William Shakespeare

Sonnet 70 That Thou Art Blamed Shall Not Be Thy Defect - Analysis

Beauty as a Target, Not a Flaw

The sonnet’s central claim is bluntly consoling: if you’re being blamed, that blame doesn’t prove you deserve it. The speaker argues that slander is almost a predictable side effect of beauty, not evidence of moral failure. From the opening, blame is detached from defect: That thou art blamed shall not be thy defect. The reason is social and almost mechanical: slander’s mark has always been the fair. In this logic, the more visibly admirable someone is, the more likely people are to try to smudge that admiration.

The metaphor that follows makes the point with a dark flick of humor. Beauty, called The ornament, becomes suspect—as if attractiveness itself looks guilty. Then comes the startling image: A crow that flies in heaven’s sweetest air. The crow suggests something black and noisy intruding on a pure space. Slander, in other words, is not a rebuttal to beauty but a stain that arrives precisely where the air is sweetest—where there’s most to spoil.
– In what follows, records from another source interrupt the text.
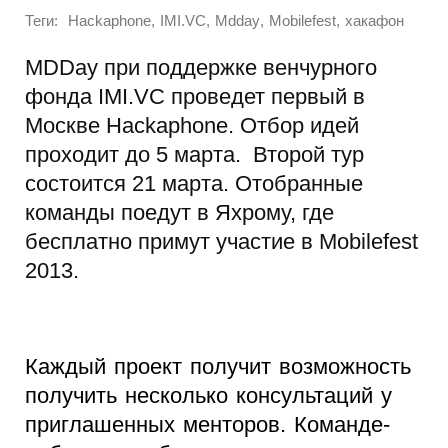
Теги:
,
,
,
,
Hackaphonе
IMI.VC
Mdday
Mobilefest
хакафон
MDDay при поддержке венчурного
фонда IMI.VC проведет первый в
Москве Hackaphonе. Отбор идей
проходит до 5 марта. Второй тур
состоится 21 марта. Отобранные
команды поедут в Яхрому, где
бесплатно примут участие в Mobilefest
2013.
Каждый проект получит возможность
получить несколько консультаций у
приглашенных менторов. Команде-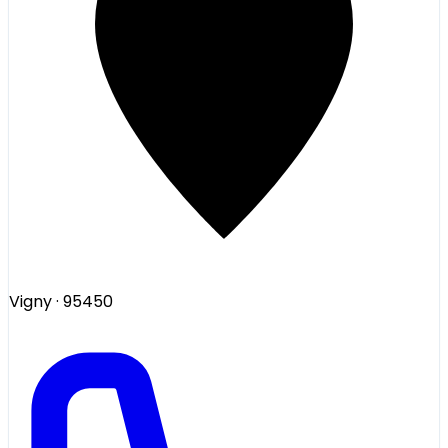
Vigny
· 95450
When Slander Approves Worth

Having framed blame as inevitable, the speaker turns it into evidence of value—so long as the beloved is genuinely good. So thou be good becomes the condition under which slander paradoxically approves worth. The idea is not that lies are good, but that the existence of slander signals that something worth envying is present: your worth looks the greater because it is wooed of time, pursued and tested across time rather than being a brief shine.

Shakespeare sharpens this with a botanical image that feels almost cruel in its accuracy: canker vice loves the sweetest buds. Rot doesn’t go for what’s already withered; corruption is attracted to what is most promising. Against that, the beloved is described as a pure unstainèd prime, a phrase that makes youth sound like an unspoiled first edition. The compliment is intense: not merely attractive, but still in an original state, apparently untouched by the grime that normally clings to beauty.
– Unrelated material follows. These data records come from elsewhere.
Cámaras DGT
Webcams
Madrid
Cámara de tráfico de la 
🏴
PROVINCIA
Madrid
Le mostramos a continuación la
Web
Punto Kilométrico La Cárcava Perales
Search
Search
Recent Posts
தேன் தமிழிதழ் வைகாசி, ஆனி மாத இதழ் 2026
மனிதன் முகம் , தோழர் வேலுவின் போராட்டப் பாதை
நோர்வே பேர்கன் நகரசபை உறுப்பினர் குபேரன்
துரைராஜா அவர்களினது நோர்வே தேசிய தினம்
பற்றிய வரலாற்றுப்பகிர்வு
The Sonnet’s Turn: Praise That Can’t Stop Envy

The mood shifts when the poem looks back over the beloved’s youth: Thou hast passed by the ambush of young days. Youth becomes a battlefield with traps—temptations, scandals, careless mistakes. The beloved has made it through Either not assailed or else victor being charged: either no one attacked, or attacks happened and were defeated. Up to this point, the speaker is building a near-perfect portrait: beauty that attracts slander, goodness that defeats it, and a youth that emerges clean.

Then comes the hinge: Yet this thy praise cannot be so thy praise, because it can’t tie up envy. That phrase—tie up—is practical and almost weary, like trying to bind a thing that keeps writhing loose. Envy is described as evermore enlarged, not satisfied by facts, not quieted by proven innocence. The sonnet turns from reassuring the beloved to admitting a harsher truth about the world: people do not need real evidence to resent; resentment grows on its own.
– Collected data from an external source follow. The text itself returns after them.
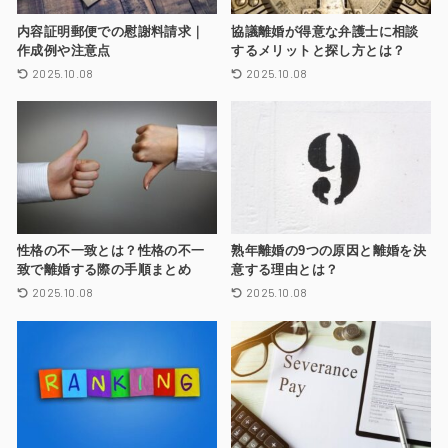
内容証明郵便での慰謝料請求｜
協議離婚が得意な弁護士に相談
作成例や注意点
するメリットと探し方とは？
2025.10.08
2025.10.08
性格の不一致とは？性格の不一
熟年離婚の9つの原因と離婚を決
致で離婚する際の手順まとめ
意する理由とは？
2025.10.08
2025.10.08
The Disturbing Couplets: The Usefulness of a Masked Fault

The closing couplet makes the poem’s most unsettling argument. It suggests that a suspect of ill—some shadow of wrongdoing—actually helps regulate desire and devotion. If no suspicion masked the beloved’s show (their outward appearance, their public face), then thou alone kingdoms of hearts shouldst owe. In other words, pure, unquestioned perfection would draw universal allegiance. The poem implies that the world cannot bear unblemished excellence; a faint rumor of blemish spreads the emotional economy around, preventing one person from monopolizing love and admiration.

This creates a sharp tension with the earlier praise of pure unstainèd prime. The speaker wants the beloved to be genuinely good, yet also recognizes that goodness alone cannot control how others see them. Even worse, the final logic suggests that a hint of ugliness in reputation functions as a kind of social safety valve. The beloved’s public image ends up governed not just by virtue, but by the appetites of onlookers—especially those who can’t stand to see a crowless sky.

A Question the Poem Won’t Let Go Of

If envy is evermore enlarged, what exactly is the beloved being asked to do—live well, or manage perception? The poem comforts by saying blame isn’t defect, but it also hints that suspicion is almost necessary to keep the world from over-worshipping. That raises an uncomfortable possibility: perhaps the beloved’s innocence is less powerful than the crowd’s need to believe there’s ill somewhere behind the show.

What the Sonnet Finally Consoles—and What It Admits

By the end, the sonnet offers a consolation with teeth. It tells the beloved not to mistake slander for proof of guilt, because slander hunts the fair and the sweetest buds. But it also admits that praise can’t solve the deeper problem: admiration always breeds its opposite, and even a pure person moves through a world that prefers a little stain in the story. The poem’s tenderness lies in its realism: it defends the beloved’s worth while refusing to pretend that worth will ever be the last word.